Since the Sept. 11 attack on New York and Washington that left nearly 7,000 dead or missing, the United States has taken steps to build a global coalition in pursuit of extremist networks and to cut off financial flows to suspects.

But the piece of U.S. strategy to fight terrorism that many are watching for, a military strike, has not yet materialized.

Despite strong public sentiment in an angry America to bomb something in retaliation, the United States has steadily deployed forces overseas but held its fire for more than two weeks.

Prime targets for a military strike are believed to be Saudi-born militant Osama bin Laden, his organization al Qaeda, and the Taliban rulers of Afghanistan who have sheltered bin Laden and refused to turn him over to the United States.

The United States, which had accused bin Laden of masterminding the 1998 bombings of two U.S. embassies in East Africa, now suspects him in this month's hijacked plane assaults on the World Trade Center and Pentagon.

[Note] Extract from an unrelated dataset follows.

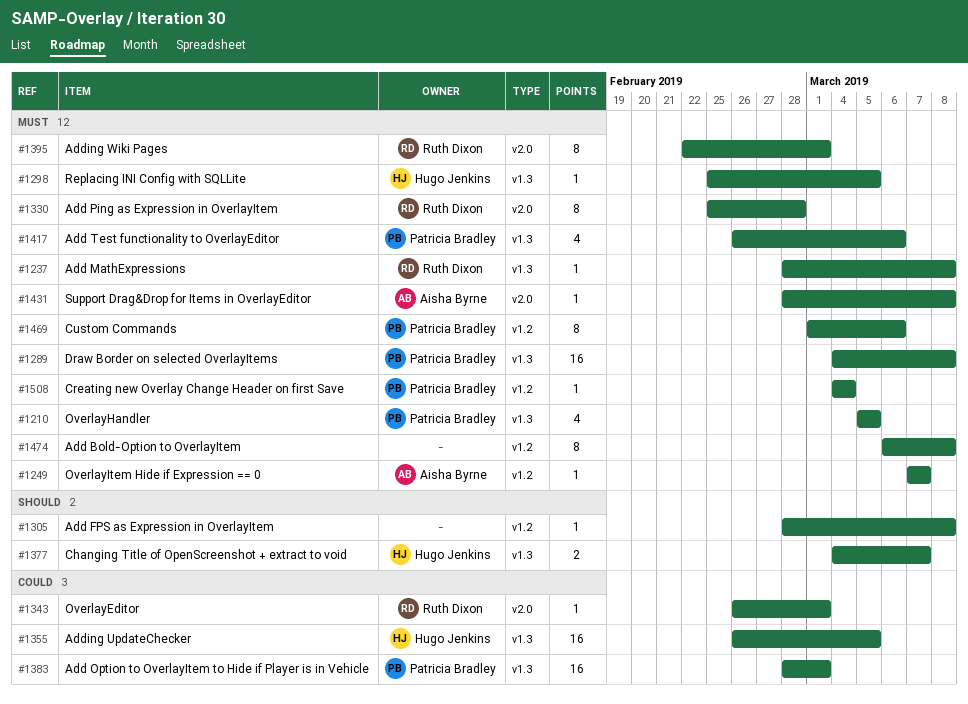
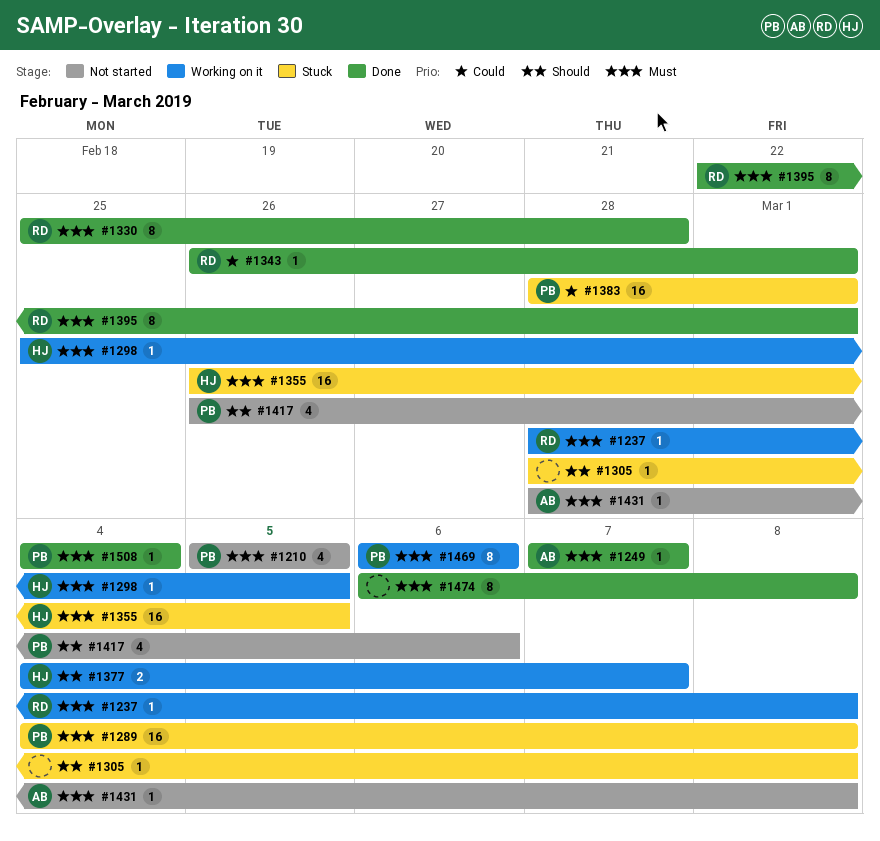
#1355, priority: Could -> Must
#1417, priority: Must -> Should
#1469, start: Mar 1 -> Mar 6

Initial expectations for an immediate military strike rose from history, given that in 1998 the United States fired cruise missiles at Afghanistan 13 days after the embassy bombings.

CALLS FOR QUICK STRIKE

But analysts say President Bush has managed to stave off calls for immediate retaliation because his Cabinet is seen as stocked with conservative military types.

"If you didn't have such a hard-line group of people in there, would you be able to keep the American people and the politicians at bay this long?" Lawrence Korb, director of studies at the Council on Foreign Relations, said.

Bush and his Cabinet have vowed to take action to root out terrorism and repeatedly said it would not be a quick fix, but rather a long-term mission that could mean U.S. casualties.

Defense Secretary Donald Rumsfeld said U.S. military action would not be a massive D-Day style invasion, but a long and deadly fight.

Analysts say the first wave of strikes would likely be within a roughly two-week time frame to avoid weakening the resolve of the more fragile coalition ties, and also for more practical reasons -- snowfalls in October in Afghanistan.

"How long can you sustain a coalition behind our war on terrorism, how long can you sustain American consensus behind this war on terrorism until they see something happen beyond talk?" Bill Taylor, senior adviser on international security affairs at The Center for Strategic and International Studies, said.

The United States has gathered at least some pledges of support for its war on terrorism from some unlikely partners in the Middle East, and also from Russia and China.

"We've got a head of steam, can we maintain it?" Taylor said, estimating the first strikes in less than two weeks.

Analysts expect the initial wave to include air strikes on Afghanistan, perhaps as cover for inserting U.S. special operations forces into the mountainous terrain which is pockmarked with caves.

TALIBAN HEADQUARTERS

"We'll wait for the right intelligence, we'll go for targets which are both militarily significant and symbolically significant," Taylor said. Symbolic targets could include the Taliban's headquarters in Kabul, even though it is largely evacuated, to prevent them from returning, he said.

The United States is still maneuvering its forces into the region near Afghanistan, a landlocked country smaller than the U.S. state of Texas and bordered by Pakistan, Tajikistan, Uzbekistan, Turkmenistan, Iran and China.

"This is the hardest place in the world to get to so you've got to cut down the distance," Korb, a former assistant defense secretary, said.

The United States is getting facilities in surrounding countries from which to launch military forces and focusing on finding targets that can be hit successfully, he said.

"Because the worst thing that could happen is you go in, bomb the place, kill civilians and then bin Laden shows up on television the next day," Korb said.

"We have to look at this as going after a nest of snakes," said Ted Carpenter, vice president for defense and foreign policy studies at Cato Institute.

"If his (bin Laden's) reservoir of followers has been substantially diminished, he is going to be far less effective than he has been to this point," he said. "So even if we don't get bin Laden, that kind of military action can be valuable."